# ACTION ITEM
Rewrite the items from their start through the line containing "parquet nacional hasta los pasos de nuestros", replacing "pasión" with "entusiasmo" and keeping everything else unchanged. Please leave the pictures out.

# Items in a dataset
════════════════

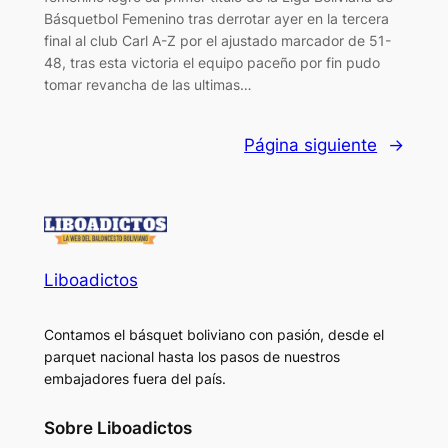
Básquetbol Femenino tras derrotar ayer en la tercera
final al club Carl A-Z por el ajustado marcador de 51-
48, tras esta victoria el equipo paceño por fin pudo
tomar revancha de las ultimas…
Página siguiente
→
Liboadictos
Contamos el básquet boliviano con pasión, desde el
parquet nacional hasta los pasos de nuestros
embajadores fuera del país.
Sobre Liboadictos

════════════════

# SOLUTION TO THIS EXERCISE
Básquetbol Femenino tras derrotar ayer en la tercera
final al club Carl A-Z por el ajustado marcador de 51-
48, tras esta victoria el equipo paceño por fin pudo
tomar revancha de las ultimas…
Página siguiente
→
Liboadictos
Contamos el básquet boliviano con entusiasmo, desde el
parquet nacional hasta los pasos de nuestros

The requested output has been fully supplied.